Após a vitória do sim no referendo sobre a despenalização do aborto, houve dois acontecimentos, que passaram despercebidos (?), que eu saiba, à grande imprensa, aos seus comentadores e colunistas residentes e que passo a referir: (i) José Sócrates Carvalho Pinto de Sousa, nas Jornadas Parlamentares do PS, deixou, porque sem ponto, que o seu inconsciente falasse livremente e sem freio: ...caros camaradas, agora, quero dizer-vos «do fundo do meu coração» que «talvez» não tenha vivido uma noite como a de domingo (noite do referendo) e pensei que o PS bem merecia ser classificado de partido «progressista»! Talvez? Como esta frase, principalmente a palavra «progressista», é, psicológica e psicanaliticamente, a «chave» para “entrar” em Sócrates. Fiquemos pelo essencial: José Pinto de Sousa, primeiro-ministro, ao adjectivar o PS de «progressista» (categoria política fundamental da terminologia política de esquerda), pela adesão à causa da despenalização do aborto, demonstrou, sem querer, o seguinte – aquele que é, há dois anos, o primeiro responsável pelo ataque ao Estado Providência, aproveitando o fantasma do défice, é o mesmo que se regozija do «fundo do coração» de o PS ser um partido “progressista” num fim de semana! Como ele se sentiu feliz por ser socialista (a sério ou a fingir?) naquela noite, depois de um jejum socialista de dois anos de governação! Ao tentar ocultar a prática política de centro-direita do seu governo mais a reconheceu. Quererá ele, à semelhança do seu ministro da saúde convidar-nos para entrar para a caravana que quer varrer urgência como varreu maternidades e a gratuitidade do sistema nacional de saúde? (ii) quando li no Público virtual (12-2-07), mas que não vi no impresso (!) o seguinte – «A Federação Nacional dos Professores (Fenprof) classificou hoje de ilegal a proposta da tutela referente ao primeiro concurso para professor titular, alegando que o critério da assiduidade discrimina os docentes que estiveram doentes ou de licença de maternidade (sublinhado, nosso). Segundo a proposta do Ministério da Educação (ME), o processo de selecção para a categoria de titular, a mais elevada da nova carreira, vai ter em conta todas as faltas, licenças e dispensas dos candidatos entre os anos lectivos 2000/01 e 2005/06, mesmo que tenham sido dadas por doença ou maternidade (sublinhado, nosso), por exemplo» – não queria acreditar!

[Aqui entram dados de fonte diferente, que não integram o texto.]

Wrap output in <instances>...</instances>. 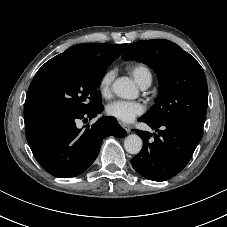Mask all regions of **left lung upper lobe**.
<instances>
[{
    "mask_svg": "<svg viewBox=\"0 0 227 227\" xmlns=\"http://www.w3.org/2000/svg\"><path fill=\"white\" fill-rule=\"evenodd\" d=\"M122 58L146 63L158 77L159 96L143 119L152 123L180 121L203 128L208 88L204 71L193 56L171 41L153 39L130 44Z\"/></svg>",
    "mask_w": 227,
    "mask_h": 227,
    "instance_id": "left-lung-upper-lobe-1",
    "label": "left lung upper lobe"
}]
</instances>
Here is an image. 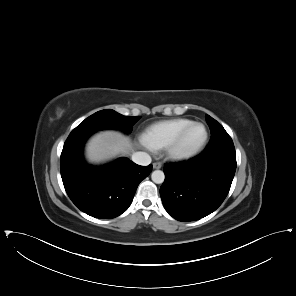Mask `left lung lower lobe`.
I'll return each instance as SVG.
<instances>
[{
  "instance_id": "obj_1",
  "label": "left lung lower lobe",
  "mask_w": 296,
  "mask_h": 296,
  "mask_svg": "<svg viewBox=\"0 0 296 296\" xmlns=\"http://www.w3.org/2000/svg\"><path fill=\"white\" fill-rule=\"evenodd\" d=\"M236 170L235 153L200 156L164 167L160 195L166 211L179 221H193L215 211L226 198Z\"/></svg>"
}]
</instances>
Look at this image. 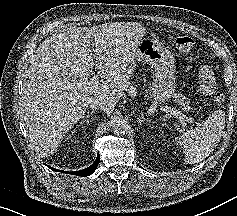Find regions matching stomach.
Masks as SVG:
<instances>
[{
    "mask_svg": "<svg viewBox=\"0 0 237 216\" xmlns=\"http://www.w3.org/2000/svg\"><path fill=\"white\" fill-rule=\"evenodd\" d=\"M136 55L140 62L150 64L156 70L153 97L160 102L168 101L175 92L173 61L168 48L158 41L144 39L137 46Z\"/></svg>",
    "mask_w": 237,
    "mask_h": 216,
    "instance_id": "stomach-1",
    "label": "stomach"
}]
</instances>
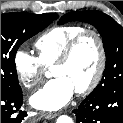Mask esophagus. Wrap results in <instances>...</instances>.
I'll return each mask as SVG.
<instances>
[{
	"label": "esophagus",
	"instance_id": "obj_1",
	"mask_svg": "<svg viewBox=\"0 0 123 123\" xmlns=\"http://www.w3.org/2000/svg\"><path fill=\"white\" fill-rule=\"evenodd\" d=\"M41 116L44 118V119H53L57 116L56 113H46V112H43L41 113Z\"/></svg>",
	"mask_w": 123,
	"mask_h": 123
}]
</instances>
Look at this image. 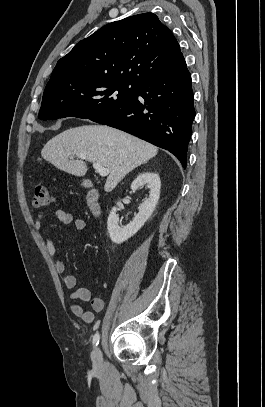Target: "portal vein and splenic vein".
I'll return each mask as SVG.
<instances>
[{
	"label": "portal vein and splenic vein",
	"instance_id": "1",
	"mask_svg": "<svg viewBox=\"0 0 265 407\" xmlns=\"http://www.w3.org/2000/svg\"><path fill=\"white\" fill-rule=\"evenodd\" d=\"M77 157L80 159H86L84 155H77ZM93 168L102 177L107 176L109 174V170L98 163H93Z\"/></svg>",
	"mask_w": 265,
	"mask_h": 407
}]
</instances>
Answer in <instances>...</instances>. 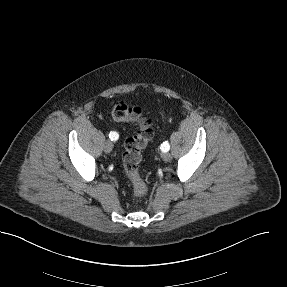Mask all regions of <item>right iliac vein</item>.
<instances>
[{
  "mask_svg": "<svg viewBox=\"0 0 287 287\" xmlns=\"http://www.w3.org/2000/svg\"><path fill=\"white\" fill-rule=\"evenodd\" d=\"M113 149V144L111 141H106L105 144H104V151L106 153H110Z\"/></svg>",
  "mask_w": 287,
  "mask_h": 287,
  "instance_id": "obj_1",
  "label": "right iliac vein"
}]
</instances>
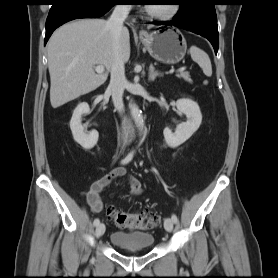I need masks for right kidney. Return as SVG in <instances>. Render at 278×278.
<instances>
[{
  "mask_svg": "<svg viewBox=\"0 0 278 278\" xmlns=\"http://www.w3.org/2000/svg\"><path fill=\"white\" fill-rule=\"evenodd\" d=\"M90 112L89 105L85 102L80 103L74 110L71 121L70 128L74 140L82 146L84 149L93 148L98 141L99 134L97 131L93 130L86 134L84 132V127L81 124V117L83 114Z\"/></svg>",
  "mask_w": 278,
  "mask_h": 278,
  "instance_id": "ca27d5eb",
  "label": "right kidney"
}]
</instances>
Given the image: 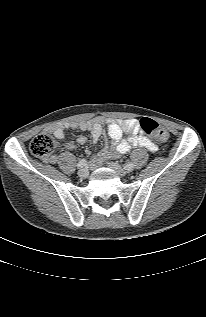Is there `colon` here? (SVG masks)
I'll list each match as a JSON object with an SVG mask.
<instances>
[{"label":"colon","mask_w":206,"mask_h":317,"mask_svg":"<svg viewBox=\"0 0 206 317\" xmlns=\"http://www.w3.org/2000/svg\"><path fill=\"white\" fill-rule=\"evenodd\" d=\"M140 127L144 133L153 137L161 144H166L169 138L167 130L151 118L144 117L140 121ZM30 152L43 159L51 157L56 149L54 138L48 133L35 136L29 145Z\"/></svg>","instance_id":"obj_1"}]
</instances>
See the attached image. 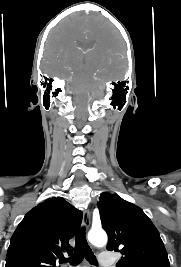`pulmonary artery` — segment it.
I'll use <instances>...</instances> for the list:
<instances>
[{
	"label": "pulmonary artery",
	"mask_w": 181,
	"mask_h": 267,
	"mask_svg": "<svg viewBox=\"0 0 181 267\" xmlns=\"http://www.w3.org/2000/svg\"><path fill=\"white\" fill-rule=\"evenodd\" d=\"M98 262L101 267H111L113 258L110 255L103 253L99 255Z\"/></svg>",
	"instance_id": "e3ab8cb5"
}]
</instances>
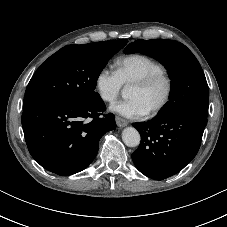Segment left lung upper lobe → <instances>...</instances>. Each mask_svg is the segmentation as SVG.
Segmentation results:
<instances>
[{"instance_id": "obj_1", "label": "left lung upper lobe", "mask_w": 227, "mask_h": 227, "mask_svg": "<svg viewBox=\"0 0 227 227\" xmlns=\"http://www.w3.org/2000/svg\"><path fill=\"white\" fill-rule=\"evenodd\" d=\"M139 52L155 58L168 70L171 79L170 100L156 117L191 113L207 118L209 89L203 70L193 53L173 40H136L125 54Z\"/></svg>"}]
</instances>
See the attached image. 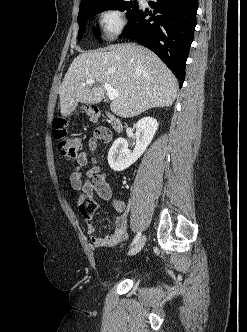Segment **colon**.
Returning <instances> with one entry per match:
<instances>
[{
  "instance_id": "colon-1",
  "label": "colon",
  "mask_w": 247,
  "mask_h": 332,
  "mask_svg": "<svg viewBox=\"0 0 247 332\" xmlns=\"http://www.w3.org/2000/svg\"><path fill=\"white\" fill-rule=\"evenodd\" d=\"M85 112L92 121H96L100 116V111L96 106H87ZM67 120L64 118H57L54 121V136L57 143V152L62 157L74 159L78 156L81 149V139L76 136H69L66 129ZM96 203L92 199H87L79 204V211L85 218H90L95 210Z\"/></svg>"
}]
</instances>
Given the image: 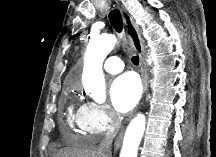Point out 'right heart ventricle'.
I'll list each match as a JSON object with an SVG mask.
<instances>
[{
  "label": "right heart ventricle",
  "instance_id": "e07e8e85",
  "mask_svg": "<svg viewBox=\"0 0 216 157\" xmlns=\"http://www.w3.org/2000/svg\"><path fill=\"white\" fill-rule=\"evenodd\" d=\"M82 108H83V106H80L76 113H74L73 105L69 108L68 122H69L70 126H72L73 123L78 125V116H79V113L82 110Z\"/></svg>",
  "mask_w": 216,
  "mask_h": 157
}]
</instances>
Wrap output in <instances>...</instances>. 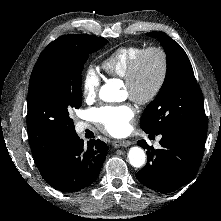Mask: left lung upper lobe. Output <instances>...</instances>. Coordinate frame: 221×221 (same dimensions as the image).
Returning a JSON list of instances; mask_svg holds the SVG:
<instances>
[{
    "label": "left lung upper lobe",
    "instance_id": "obj_1",
    "mask_svg": "<svg viewBox=\"0 0 221 221\" xmlns=\"http://www.w3.org/2000/svg\"><path fill=\"white\" fill-rule=\"evenodd\" d=\"M167 55V73L156 96L144 110L140 126L147 134H161L173 126L206 128L203 96L191 63L180 45L163 32H150Z\"/></svg>",
    "mask_w": 221,
    "mask_h": 221
}]
</instances>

O PS “progressista” de José Sócrates Pinto de Sousa que se bateu pela IVG no dia 11 de Fevereiro é o mesmo que, «no dia seguinte», penaliza a maternidade: a licença de maternidade é considerada falta e descrimina as mulheres que foram mães, para o acesso a professor titular. Aos tradicionais métodos de contracepção o PS “progressista” do engenheiro, pela Universidade Independente, José Sócrates junta a medida “progressista” de punir as mulheres que tenham filhos, sendo o tempo de licença de maternidade considerada como faltas dadas!
Post scriptum. Leio, em destaque na primeira página, num diário: «Despedimentos de grávidas não param de aumentar». Onde está o «sim» à vida e o partido “progressista” de Sócrates? Como o «dia seguinte» é terrível!